The whole point of PPIs is to block the hydrogen/potassium adenosine triphosphatase enzyme system which leads to the production of gastric acid in the stomach, and which can cause physiological damage for people experiencing acid reflux.
The whole point of the medication is to stop the production of a very specific enzyme system to give your body a chance to heal, but there is no evidence that they have an impact beyond that system.
They are also not addictive, but can cause "rebound reflux" when they are stopped, which is why you have to taper off of them, and use other acid reducing medications if you stop taking them.
I think that's the point. That the "rebound reflux" leaves you worse off than before and still leaves you addicted to something else in their place. Sounds awful, doesn't it? Especially since efficacy seems to decline over time.
If you have a serious problem, they can be a lifesaver. When I started PPI's I had erosive gastritis so bad I was barely able to eat at all, losing weight I couldn't spare, getting sick due to not eating properly, and still suffering pain. Since I've been on them, I'm ok as long as I watch my diet a bit.
However, when I tried to stop 2 weeks after I started, the rebound pain was horrific. I couldn't stand up straight for 8 hours. If I didn't already know what was going on, I would have gone to the ER.
I'm still hoping to taper off one day, we'll see.
So, they can be very good, but don't take them if the occasional Tums will solve things.
The more I research this issue, the more troubling I find it. So, imho generally the PPI's seem to:
1. Only work for a finite period of time (years)
2. Leave your enzyme system worse off than when you started
This is only my POV, based on personal experience and research.
So, I think the reason your enzyme system degrades is actually the same reason the ppi's work for a while. They essentially override your natural system (your enzyme "thermostat") until they lose effectiveness; then you are left with a broken thermostat.
You experience "reflux rebound", searching for the next ppi or fix, thereby starting the whole process over.
This cycle seems to create a nasty type of addiction that can cause permanent damage. Perhaps less damage than you would suffer without the meds, but that's often the balance with meds (do they do more good than harm). Something to carefully consider before unwittingly entering the additive cycle.

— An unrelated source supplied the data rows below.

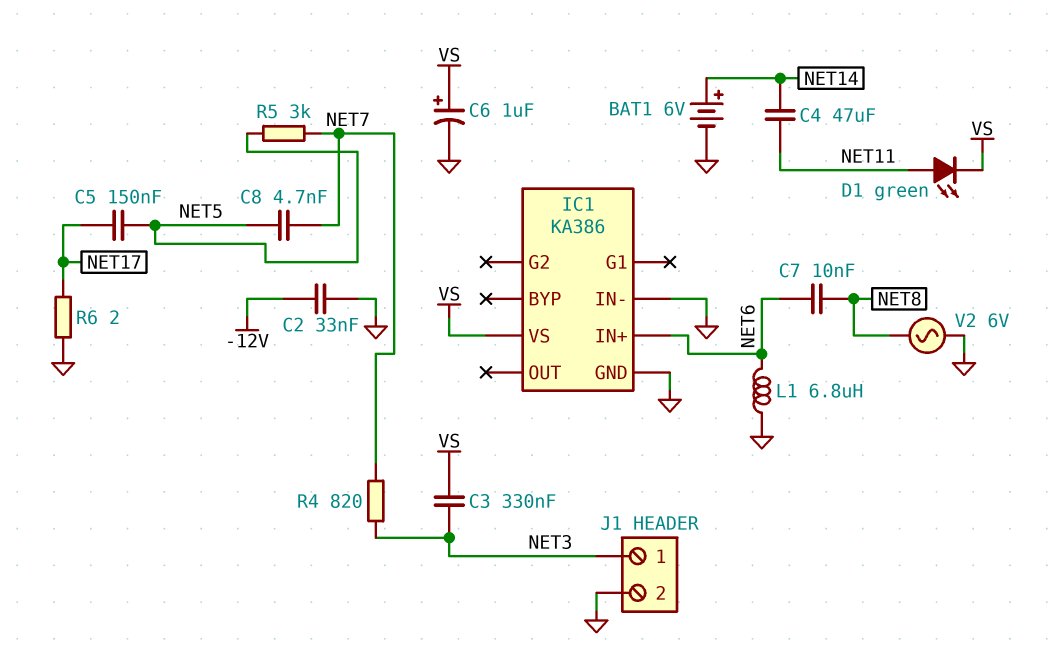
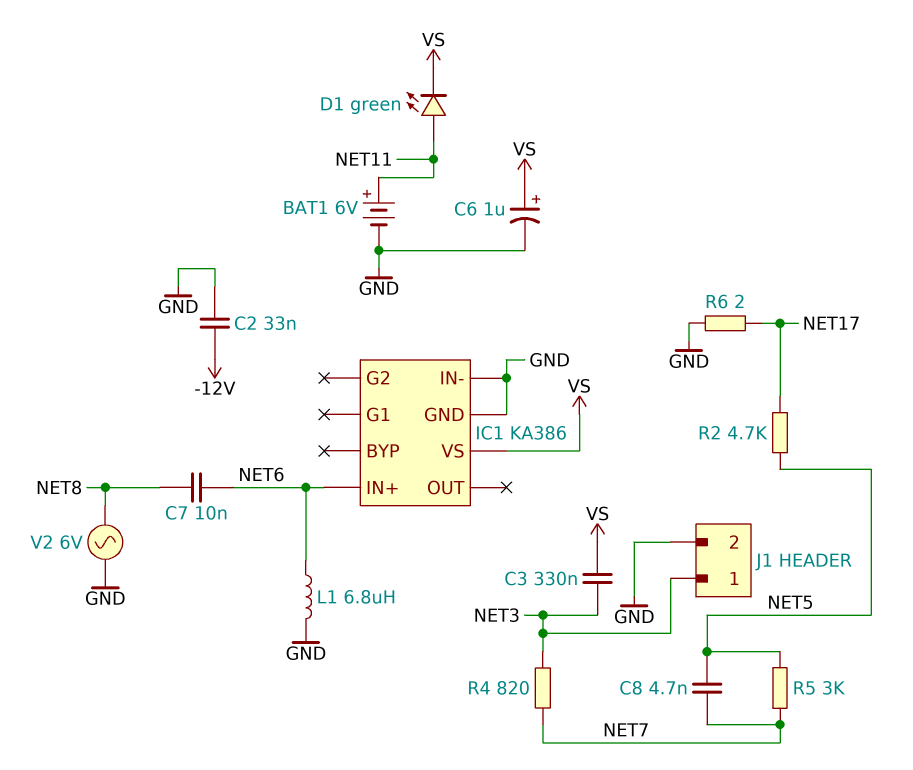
BAT1: 6V (plus NET14, minus GND) -> 6V (plus NET11, minus GND)
C4: 47uF (NET11, NET14) -> none
C5: 150nF (NET5, NET17) -> none
R2: none -> 4.7k (NET5, NET17)

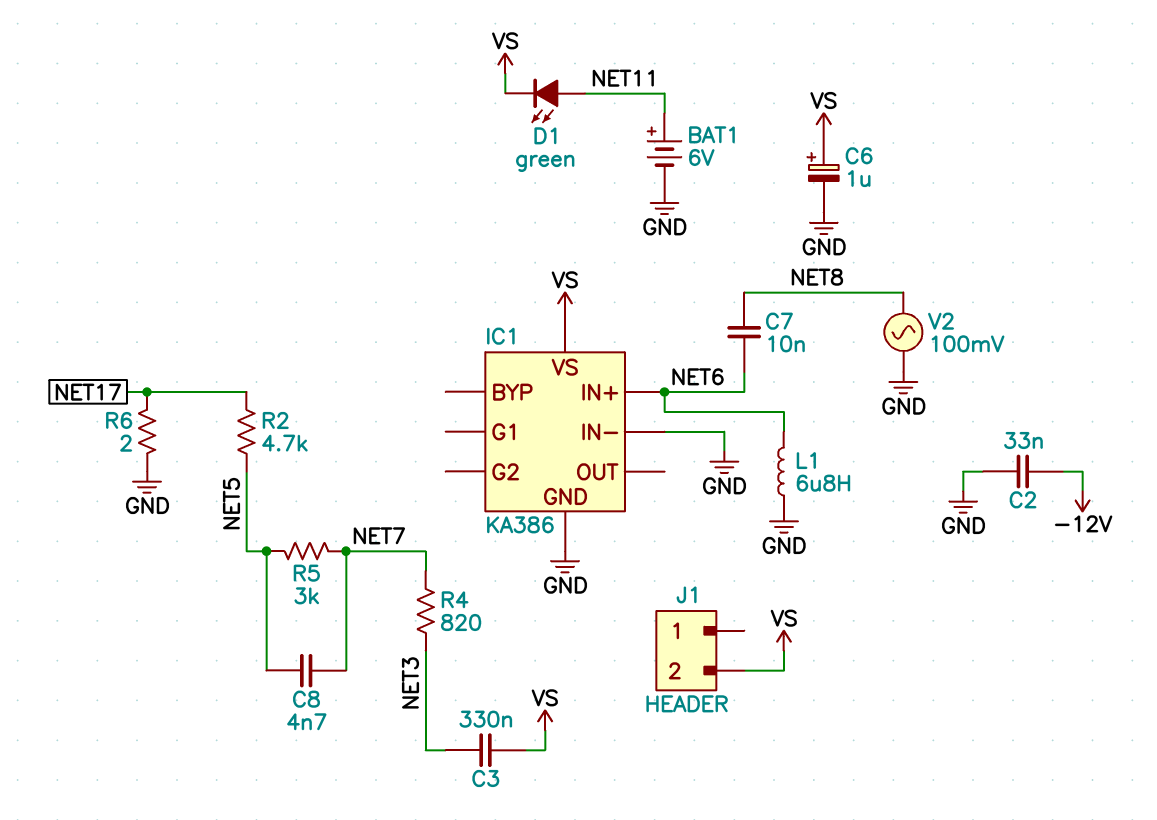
J1 pin 1: NET3 -> none
J1 pin 2: GND -> VS
V2: AC 6V (GND, NET8) -> AC 100mV (GND, NET8)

Maybe there should be clearer disclosures about this potential side effect, which is reported by many. I would theorize that that side-effect research misses the intensity of this issue for these reasons:
-- it's a very long term effect (sound familar with other meds?)
-- people have a similar condition (gerd) before and after the studies, so the side-effect isn't a new symptom, but an exacerbated one, which is trickier to measure
It's possible that the long-term usage of ppis is riskier than advertised. There are disclosures in more recent years to only take the ppis for 2 weeks at a time, but these disclosures came late, still often don't describe the potential hazards, and in my view are not strongly known/advertised.
My advice is to exhaust/utilize all other treatment options and use with very careful moderation to avoid potential long term consequences.
I think every person has to weight the risks / benefits of any medication they take. All medications come with some side effects. My Dad had acid reflux for years and he tried to control it with Tums and watching what he ate. Unfortunately, he was one of the unlucky ones who developed esophageal cancer as a result, and the outcome was not good. I suffer with GERD as well. For me, the benefits of using a PPI to keep my acid production down outweighs the side effects of the medication.
I've been having reflux problems off and on for few years now. I've kind of realized that lifestyle change can help contain it and perhaps solve it over time. Zantec or similar drugs to me is temporary relief.
Some of the things I did:
1) I take smaller meals, eat till my stomach is just about fine. (Not to over eat)
2) Drink good amount of water
3) Never immediately sleep after eating a meal. I give about 1-2 hours after eating.
4) Avoid eating or drinking things that cause irritation. For me it was more of spice and oil that caused irritation. So I totally reduced it. You need to find what's causing this acidity.
5) I reduced weight around my tummy significantly. Overall weight too reduced.
6) Eating when hungry. I also maintain a regular eating on time
7) Regular bowel movements, very very important.
Thanks, Jasper. It's my personal belief that if you can control your upper digestive problems through moderate changes to diet and lifestyle, you should do that, rather than taking drugs.
Those PPI commercials show people stuffing themselves with chili and barbecue ribs! I took meds because I couldn't get my symptoms under control and eat a nutritionally adequate diet at the same time. Even with the Prilosec, I need to be somewhat careful about what I eat. (I really miss the tomato sauce I used to make.)
Thanks Jane, good to know that others have gotten through it. My journey more difficult-- the meds more damaigng than helpful, imo.
I only wish your comment about "no biological sense" was always true. I think some pharmaceuticals have a clear history of damaging biological systems (the classic lesser of two evil trade-offs involved with most medications and their side effects). Unfortunately, these trade-offs are often understood too late.